Issued in March, the court order asked the Estate Office to allot government accommodation on `first-come-first-serve` basis. Those 700 were on the top of the General Waiting Lists of 19,100 applicants entitled to allotment of the 17,227 government houses in Islamabad, according to their grades.
Top Grade BPS-22 officers, however, can get a government house any time.
It was a surprise that only about 175 of the 700 accepted the offer of accommodation. But even more surprising is the Estate Office`s reluctance to offer the remaining 525 accommodations to the next in line.
`We fear we will be in trouble if someone goes to the court that he has been superseded in the allotment,` an Estate Office official explained to Dawn on the condition of anonymity In fact, the Estate Office management is reluctant to push out even the retired government servants who continue occupying official accommodations `because who will secure the house af ter they leave?` `Some government servants who applied for government accommodation as far back as in 1988 might get in 2014. The Estate Office is empowered to allot the accommodation to officers next in queue, but its management is reluctant to do that because someone among the 700 who did not respond to its letters offering the accommodation can go to court,` he said.
Hundreds of retired government servants and other unauthorised occupants are not asked to vacate government quarters because the Estate Office is unwilling to depute watch-men to look after the vacated houses till their fresh allotment.
But that attitude loses the government the rent amounting to five per cent of a genuine occupant`s salary.
Meanwhile, the needy government employees are made to hire houses for themselves.
`It is the duty of the Estate Office to allot them a government house as soon as it becomes available,` the insider said.
Professor Tahir Mahmood, President Federal Government College Teachers Association agreed with him.
`It is mandatory for the Estate Office to expedite the process of allotment when a house is vacated so that maximum number of government servants avail the facility,` he said.
Professor Deedar Ali Baloch of Islamabad Model College for Boys H-9 said he was appointed lecturer in 1984 and still waiting for government quarters.

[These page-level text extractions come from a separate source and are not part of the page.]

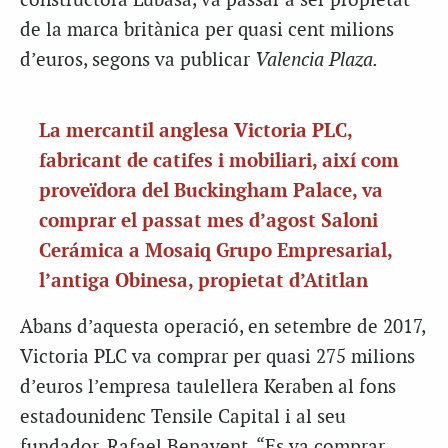
constructora Lubasa, va passar a ser propietat
de la marca britànica per quasi cent milions
d’euros, segons va publicar
Valencia Plaza.
La mercantil anglesa Victoria PLC,
fabricant de catifes i mobiliari, així com
proveïdora del Buckingham Palace, va
comprar el passat mes d’agost Saloni
Cerámica a Mosaiq Grupo Empresarial,
l’antiga Obinesa, propietat d’Atitlan
Abans d’aquesta operació, en setembre de 2017,
Victoria PLC va comprar per quasi 275 milions
d’euros l’empresa taulellera Keraben al fons
estadounidenc Tensile Capital i al seu
fundador, Rafael Benavent. “Es va comprar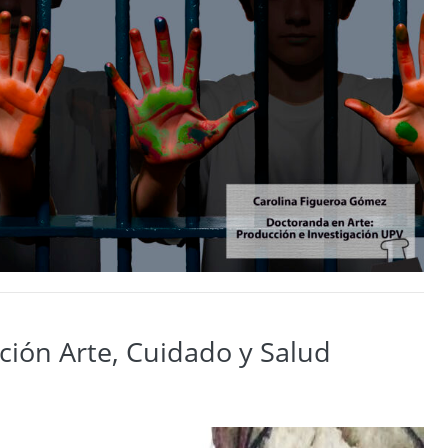
ción Arte, Cuidado y Salud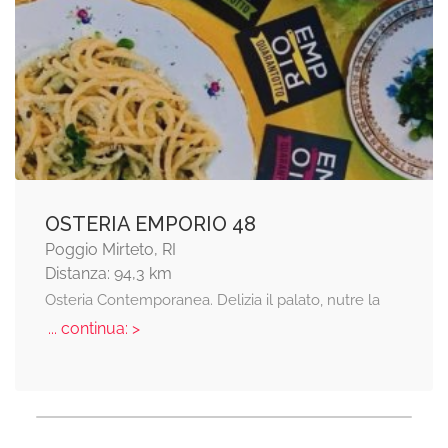
OSTERIA EMPORIO 48
Poggio Mirteto, RI
Distanza: 94,3 km
Osteria Contemporanea. Delizia il palato, nutre la
... continua: >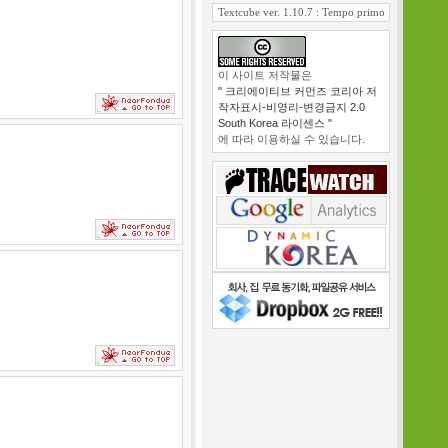
Textcube ver. 1.10.7 : Tempo primo
이 사이트 저작물은
" 크리에이티브 커먼즈 코리아 저
작자표시-비영리-변경금지 2.0
South Korea 라이센스 "
에 따라 이용하실 수 있습니다.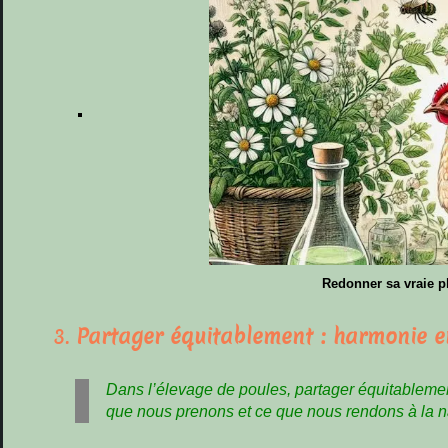
Redonner sa vraie pl
3.
Partager équitablement : harmonie en
Dans l’élevage de poules, partager équitablemen
que nous prenons et ce que nous rendons à la n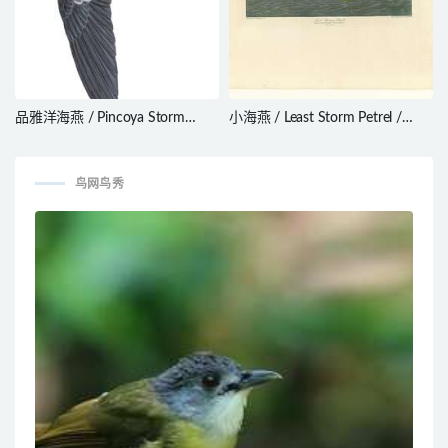
品雅洋海燕 / Pincoya Storm
小海燕 / Least Storm Petrel /
Petrel / Oceanites pincoyae
Oceanodroma microsoma
鸟网鸟秀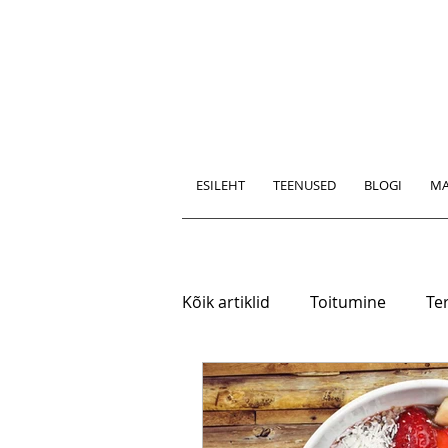
ESILEHT
TEENUSED
BLOGI
MA
Kõik artiklid
Toitumine
Ter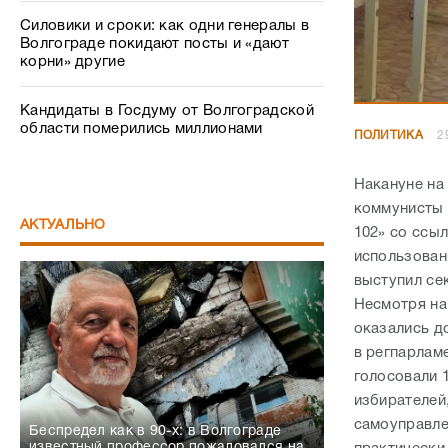
Силовики и сроки: как одни генералы в
Волгограде покидают посты и «дают
корни» другие
Кандидаты в Госдуму от Волгоградской
области померились миллионами
ПОЛИТИКА
2
Накануне на
коммунисты 
АКТУАЛЬНО
102» со ссыл
использован
выступил се
Несмотря на
оказались д
в регпарламе
голосовали 1
избирателей
самоуправле
Беспредел как в 90-х: в Волгограде
известный профессор пожаловался на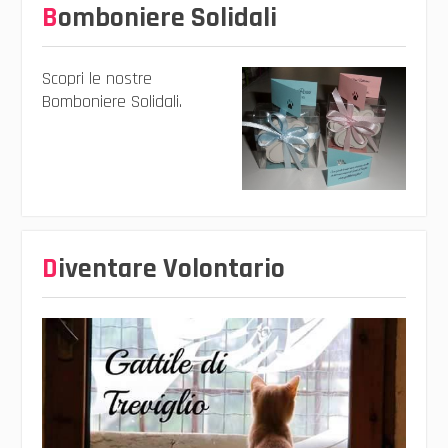
Bomboniere Solidali
Scopri le nostre
Bomboniere Solidali.
Diventare Volontario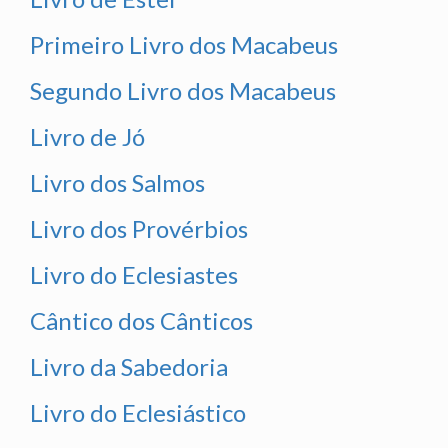
Primeiro Livro dos Macabeus
Segundo Livro dos Macabeus
Livro de Jó
Livro dos Salmos
Livro dos Provérbios
Livro do Eclesiastes
Cântico dos Cânticos
Livro da Sabedoria
Livro do Eclesiástico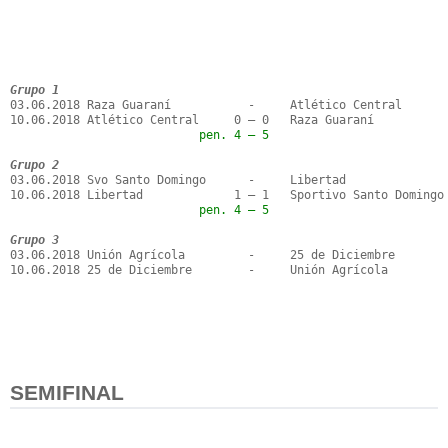
Grupo 1
03.06.2018 Raza Guaraní           -     Atlético Central

                           pen. 4 – 5
Grupo 2
03.06.2018 Svo Santo Domingo      -     Libertad

                           pen. 4 – 5
Grupo 3
03.06.2018 Unión Agrícola         -     25 de Diciembre

10.06.2018 25 de Diciembre        -     Unión Agrícola

SEMIFINAL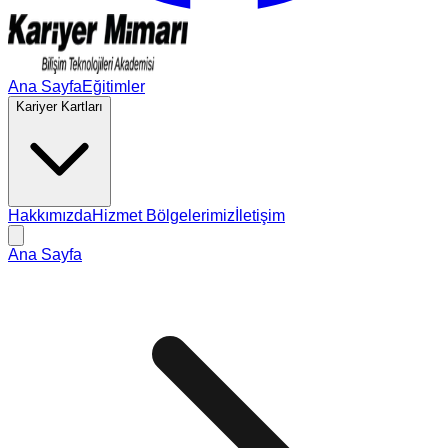
Ana Sayfa
Eğitimler
Kariyer Kartları
Hakkımızda
Hizmet Bölgelerimiz
İletişim
Ana Sayfa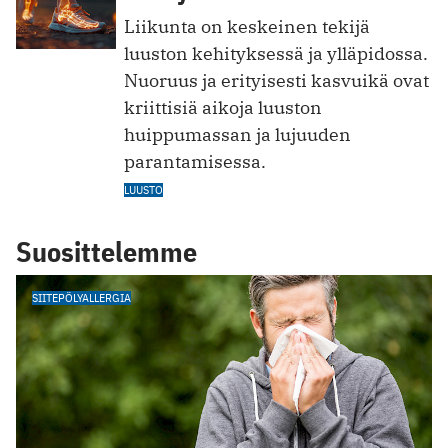
Liikunta on keskeinen tekijä
luuston kehityksessä ja ylläpidossa.
Nuoruus ja erityisesti kasvuikä ovat
kriittisiä aikoja luuston
huippumassan ja lujuuden
parantamisessa.
LUUSTO
Suosittelemme
SIITEPÖLYALLERGIA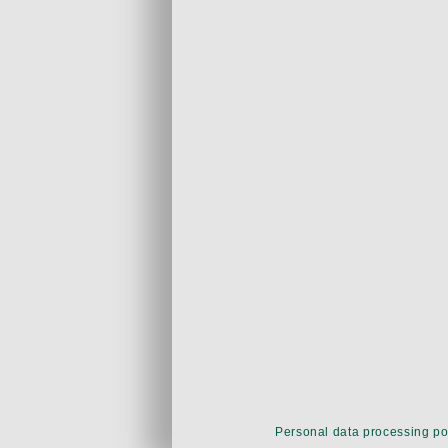
Personal data processing po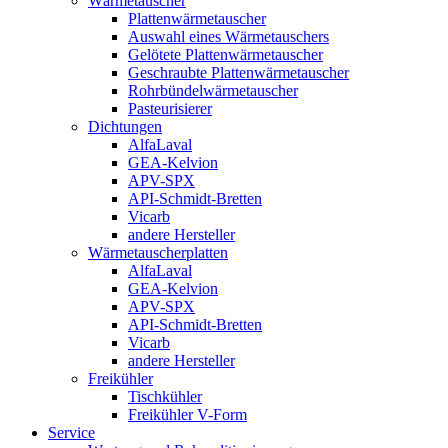
Wärmetauscher
Plattenwärmetauscher
Auswahl eines Wärmetauschers
Gelötete Plattenwärmetauscher
Geschraubte Plattenwärmetauscher
Rohrbündelwärmetauscher
Pasteurisierer
Dichtungen
AlfaLaval
GEA-Kelvion
APV-SPX
API-Schmidt-Bretten
Vicarb
andere Hersteller
Wärmetauscherplatten
AlfaLaval
GEA-Kelvion
APV-SPX
API-Schmidt-Bretten
Vicarb
andere Hersteller
Freikühler
Tischkühler
Freikühler V-Form
Service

`In contrast, my juniors who had links with political personalities and high-ups are comfortably settled,` he said.
Estate Officer Pir Ashraf said that because of the vacant post of secretary ministry of housing, most of the issues of ministry are not being solved.
`We have some allotment letters ready for delivery to the deserving. I am not in a position to decide the government servant next in the queue,` he told Dawn.
State Minister for Housing Usman Ibrahim is taking interest in following the lists but the confused thinking in the Estate Office was complicating things, according to an Estate Office official.
`Although updated regularly in terms of new entries, the Estate Office does not bother to inquire whether the government servants figuring at the top of the General Waiting Lists is dead, retired or still want government accommodation,` a ministry of housing and works of ficer said.
`Many officers of the federal ministries were retired prematurely, or moved out, following the devolution of the ministries,` he recalled.